__Exercise brief__: An exact restatement of all the data is required, with the pictures left out.

::::

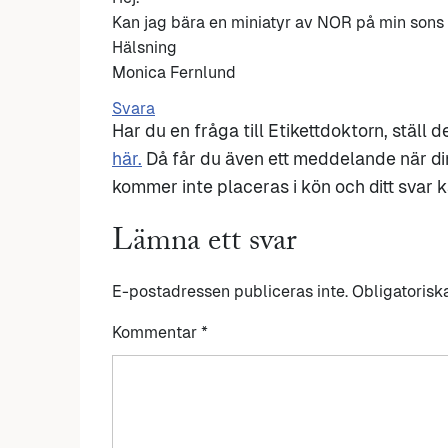
Kan jag bära en miniatyr av NOR på min son
Hälsning
Monica Fernlund
Svara
Har du en fråga till Etikettdoktorn, ställ 
här.
Då får du även ett meddelande när di
kommer inte placeras i kön och ditt svar ka
Lämna ett svar
E-postadressen publiceras inte.
Obligatorisk
Kommentar
*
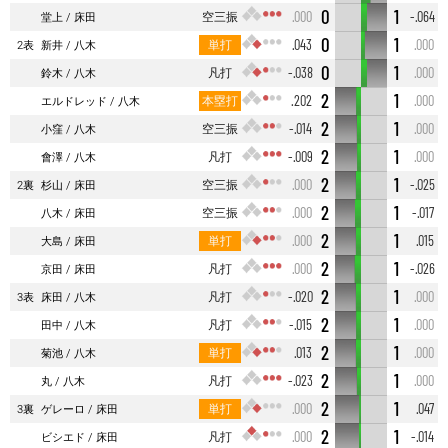
0
1
空三振
.000
-.064
堂上
床田
0
1
単打
.043
.000
2表
新井
八木
0
1
凡打
-.038
.000
鈴木
八木
2
1
本塁打
.202
.000
エルドレッド
八木
2
1
空三振
-.014
.000
小窪
八木
2
1
凡打
-.009
.000
會澤
八木
2
1
空三振
.000
-.025
2裏
杉山
床田
2
1
空三振
.000
-.017
八木
床田
2
1
単打
.000
.015
大島
床田
2
1
凡打
.000
-.026
京田
床田
2
1
凡打
-.020
.000
3表
床田
八木
2
1
凡打
-.015
.000
田中
八木
2
1
単打
.013
.000
菊池
八木
2
1
凡打
-.023
.000
丸
八木
2
1
単打
.000
.047
3裏
ゲレーロ
床田
2
1
凡打
.000
-.014
ビシエド
床田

::::

__Answer area__:
Kan jag bära en miniatyr av NOR på min son
Hälsning
Monica Fernlund
Svara
Har du en fråga till Etikettdoktorn, ställ 
här.
Då får du även ett meddelande när di
kommer inte placeras i kön och ditt svar ka
Lämna ett svar
E-postadressen publiceras inte.
Obligatorisk
Kommentar
*
0
1
空三振
.000
-.064
堂上
床田
0
1
単打
.043
.000
2表
新井
八木
0
1
凡打
-.038
.000
鈴木
八木
2
1
本塁打
.202
.000
エルドレッド
八木
2
1
空三振
-.014
.000
小窪
八木
2
1
凡打
-.009
.000
會澤
八木
2
1
空三振
.000
-.025
2裏
杉山
床田
2
1
空三振
.000
-.017
八木
床田
2
1
単打
.000
.015
大島
床田
2
1
凡打
.000
-.026
京田
床田
2
1
凡打
-.020
.000
3表
床田
八木
2
1
凡打
-.015
.000
田中
八木
2
1
単打
.013
.000
菊池
八木
2
1
凡打
-.023
.000
丸
八木
2
1
単打
.000
.047
3裏
ゲレーロ
床田
2
1
凡打
.000
-.014
ビシエド
床田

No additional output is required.